TASK DIRECTIONS: Below are the records; copy exactly the stretch from the line containing "List each element's" through the line containing "slide_number [1051, 1042, 1426, 1103]", both ends included, and nothing else.

Page segmentation data:
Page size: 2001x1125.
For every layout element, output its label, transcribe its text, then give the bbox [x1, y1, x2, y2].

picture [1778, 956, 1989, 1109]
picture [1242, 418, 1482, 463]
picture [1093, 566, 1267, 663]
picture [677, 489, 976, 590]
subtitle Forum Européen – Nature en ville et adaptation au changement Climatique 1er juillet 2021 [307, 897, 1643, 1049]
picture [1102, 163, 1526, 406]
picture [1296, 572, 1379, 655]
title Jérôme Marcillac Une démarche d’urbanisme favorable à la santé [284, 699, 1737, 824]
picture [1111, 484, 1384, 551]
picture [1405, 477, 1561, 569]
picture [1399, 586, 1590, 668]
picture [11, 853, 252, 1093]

---

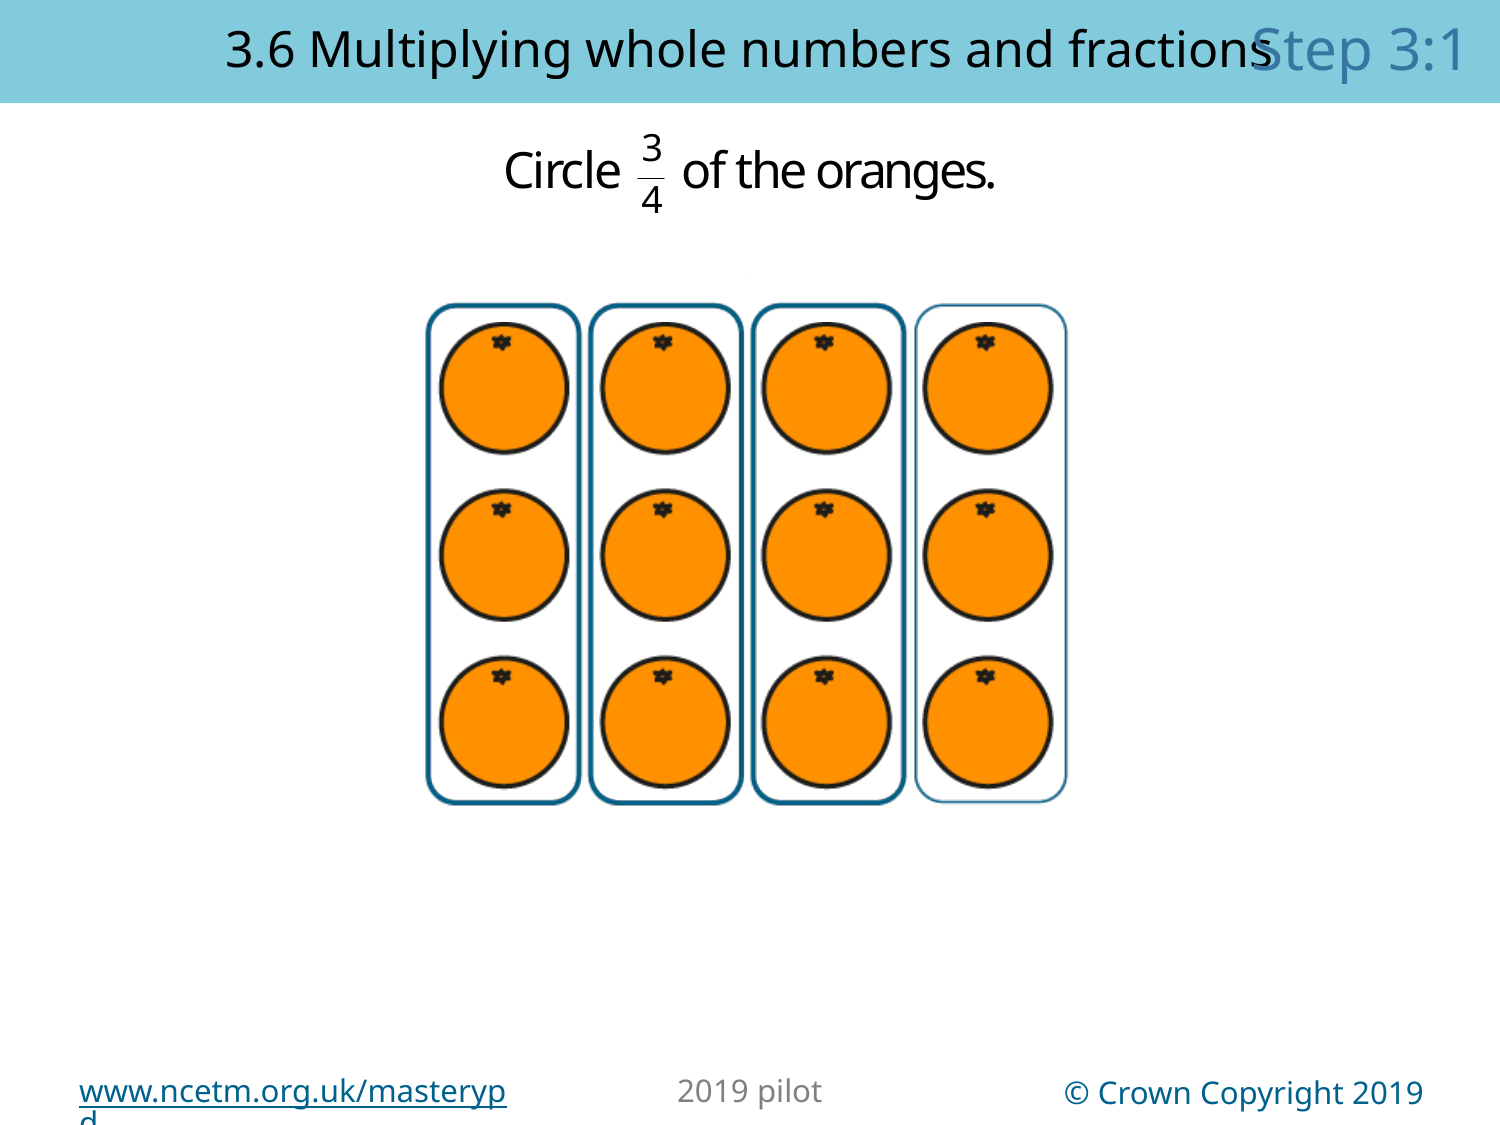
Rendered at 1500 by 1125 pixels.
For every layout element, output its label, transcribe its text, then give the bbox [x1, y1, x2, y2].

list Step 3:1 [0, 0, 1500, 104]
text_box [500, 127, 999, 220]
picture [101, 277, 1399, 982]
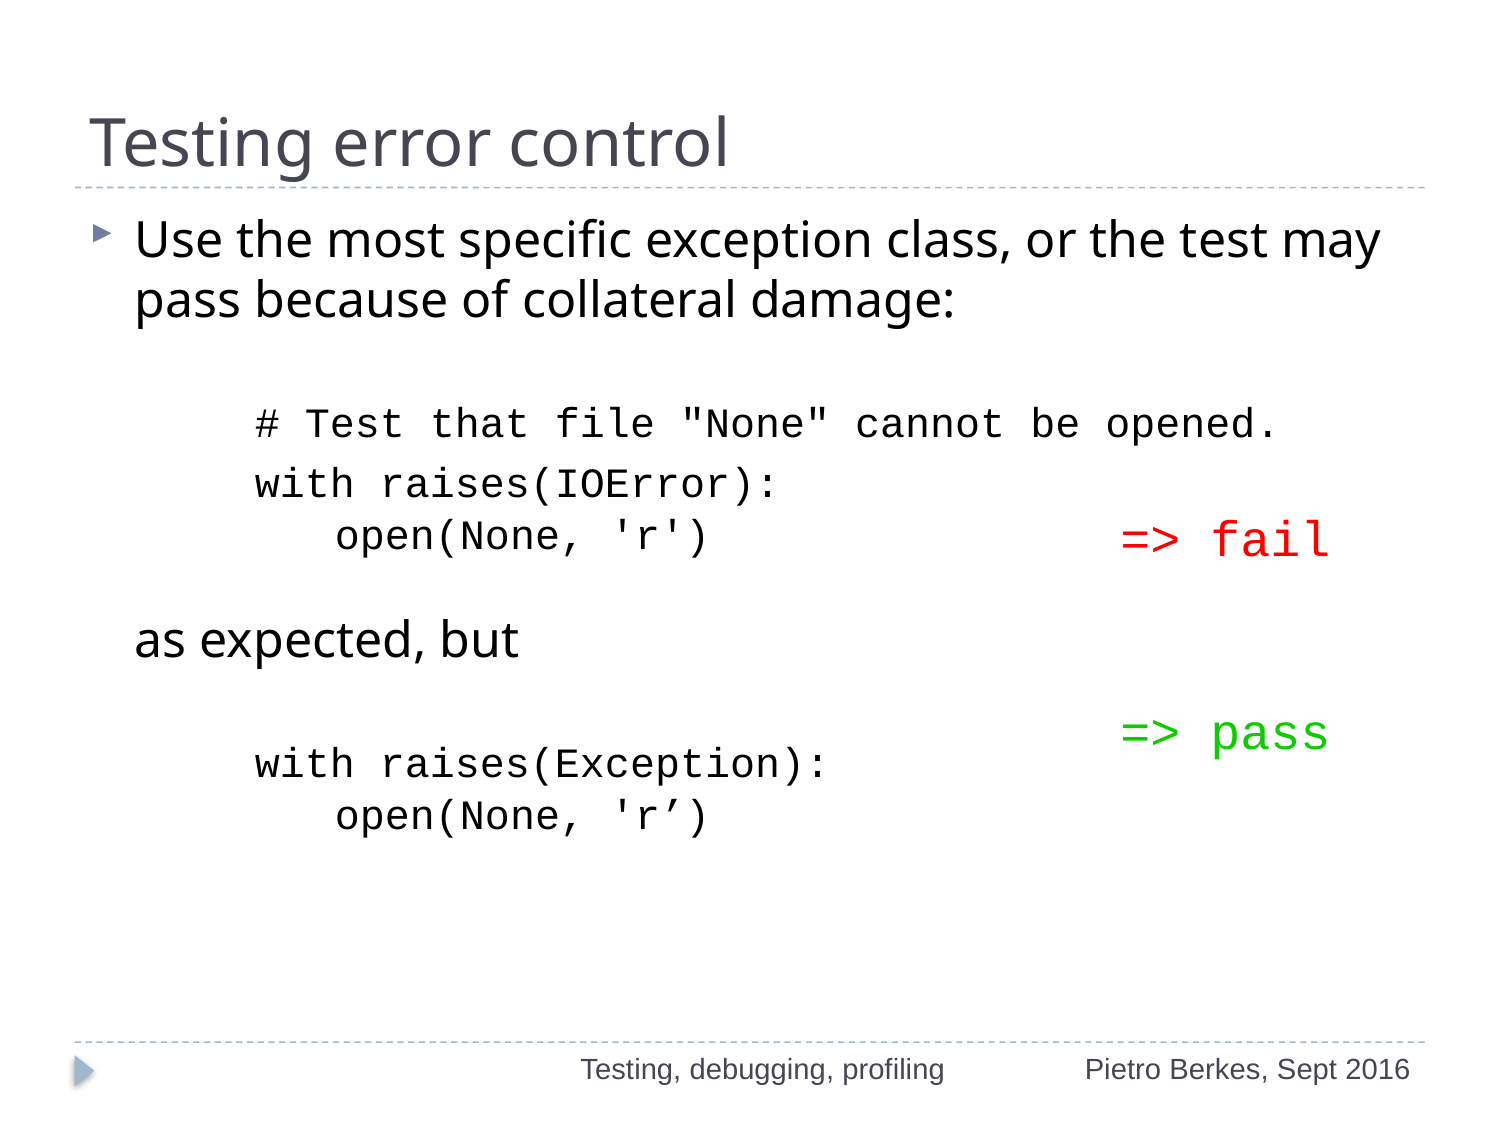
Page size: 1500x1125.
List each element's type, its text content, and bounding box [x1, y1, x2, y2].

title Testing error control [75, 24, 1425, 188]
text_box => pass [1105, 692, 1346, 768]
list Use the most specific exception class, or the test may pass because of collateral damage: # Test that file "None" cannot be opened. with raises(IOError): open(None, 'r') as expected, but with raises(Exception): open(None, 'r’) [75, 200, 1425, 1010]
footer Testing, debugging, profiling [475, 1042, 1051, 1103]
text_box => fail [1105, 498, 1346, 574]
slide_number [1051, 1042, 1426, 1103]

--

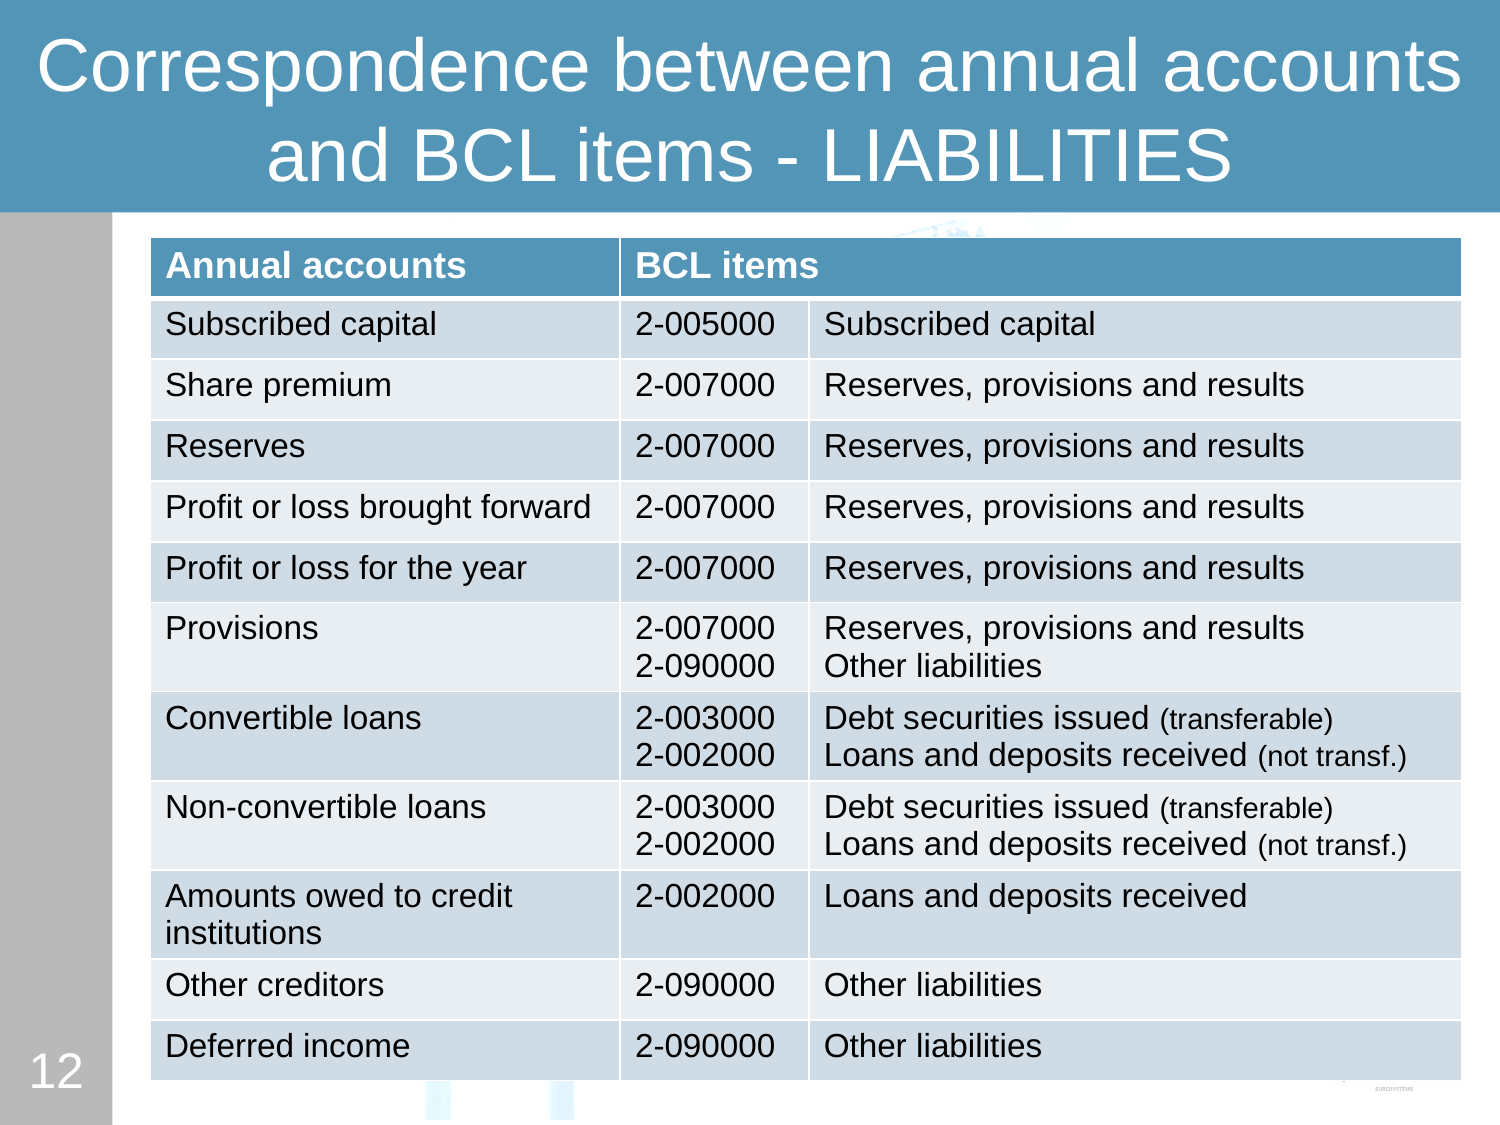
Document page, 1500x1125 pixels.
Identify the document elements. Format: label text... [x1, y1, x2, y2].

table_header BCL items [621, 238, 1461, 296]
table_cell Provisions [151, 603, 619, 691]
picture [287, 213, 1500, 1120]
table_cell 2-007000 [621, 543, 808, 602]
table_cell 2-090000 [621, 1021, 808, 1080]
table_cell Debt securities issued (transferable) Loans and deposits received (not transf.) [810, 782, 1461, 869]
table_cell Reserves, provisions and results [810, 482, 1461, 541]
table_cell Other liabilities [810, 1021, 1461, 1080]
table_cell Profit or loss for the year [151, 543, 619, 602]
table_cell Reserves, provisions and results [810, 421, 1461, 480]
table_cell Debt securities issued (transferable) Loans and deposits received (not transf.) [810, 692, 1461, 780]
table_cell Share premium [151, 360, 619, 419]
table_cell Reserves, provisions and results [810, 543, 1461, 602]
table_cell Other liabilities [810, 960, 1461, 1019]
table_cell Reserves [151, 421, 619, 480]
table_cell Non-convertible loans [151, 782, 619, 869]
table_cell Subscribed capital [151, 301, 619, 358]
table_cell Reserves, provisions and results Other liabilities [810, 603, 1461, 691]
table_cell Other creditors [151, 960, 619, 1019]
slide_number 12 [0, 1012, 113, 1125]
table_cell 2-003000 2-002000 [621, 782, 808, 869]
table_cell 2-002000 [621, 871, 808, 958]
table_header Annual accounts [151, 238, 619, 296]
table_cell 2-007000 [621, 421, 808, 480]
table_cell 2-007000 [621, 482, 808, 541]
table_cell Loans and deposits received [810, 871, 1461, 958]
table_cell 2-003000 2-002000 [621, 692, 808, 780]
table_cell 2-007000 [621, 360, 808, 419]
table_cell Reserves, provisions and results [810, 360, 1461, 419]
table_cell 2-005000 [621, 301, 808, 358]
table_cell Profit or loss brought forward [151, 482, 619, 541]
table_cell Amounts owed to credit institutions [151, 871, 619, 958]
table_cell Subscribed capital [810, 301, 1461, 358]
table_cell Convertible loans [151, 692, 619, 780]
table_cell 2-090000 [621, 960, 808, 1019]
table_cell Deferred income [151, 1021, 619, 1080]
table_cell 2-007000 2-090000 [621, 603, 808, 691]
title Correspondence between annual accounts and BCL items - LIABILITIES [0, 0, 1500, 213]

FINISHED TASK:
List each element's type, its text content, and bounding box [x1, y1, x2, y2].

title Testing error control [75, 24, 1425, 188]
text_box => pass [1105, 692, 1346, 768]
list Use the most specific exception class, or the test may pass because of collateral damage: # Test that file "None" cannot be opened. with raises(IOError): open(None, 'r') as expected, but with raises(Exception): open(None, 'r’) [75, 200, 1425, 1010]
footer Testing, debugging, profiling [475, 1042, 1051, 1103]
text_box => fail [1105, 498, 1346, 574]
slide_number [1051, 1042, 1426, 1103]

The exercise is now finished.